• _WHAT YOU NEED TO DO_: Starting from the line in which "面更具臨場感。每場搶案都像在演一齣高張力的電影。" appears, output every line down to the last line of the data below, exactly and without anything more.

• _PROVIDED DATA_:
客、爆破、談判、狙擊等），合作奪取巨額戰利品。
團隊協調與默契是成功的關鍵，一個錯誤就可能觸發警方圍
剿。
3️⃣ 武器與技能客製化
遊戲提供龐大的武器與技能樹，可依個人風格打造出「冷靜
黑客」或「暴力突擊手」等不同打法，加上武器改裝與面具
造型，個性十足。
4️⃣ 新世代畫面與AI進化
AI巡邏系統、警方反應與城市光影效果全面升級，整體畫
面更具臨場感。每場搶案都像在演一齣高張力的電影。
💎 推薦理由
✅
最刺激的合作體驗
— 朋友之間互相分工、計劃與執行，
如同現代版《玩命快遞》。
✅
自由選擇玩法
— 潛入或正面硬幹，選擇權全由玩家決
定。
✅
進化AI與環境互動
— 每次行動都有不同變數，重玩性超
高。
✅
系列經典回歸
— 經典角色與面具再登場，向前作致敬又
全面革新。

• _EXERCISE ANSWER_:
面更具臨場感。每場搶案都像在演一齣高張力的電影。
💎 推薦理由
✅
最刺激的合作體驗
— 朋友之間互相分工、計劃與執行，
如同現代版《玩命快遞》。
✅
自由選擇玩法
— 潛入或正面硬幹，選擇權全由玩家決
定。
✅
進化AI與環境互動
— 每次行動都有不同變數，重玩性超
高。
✅
系列經典回歸
— 經典角色與面具再登場，向前作致敬又
全面革新。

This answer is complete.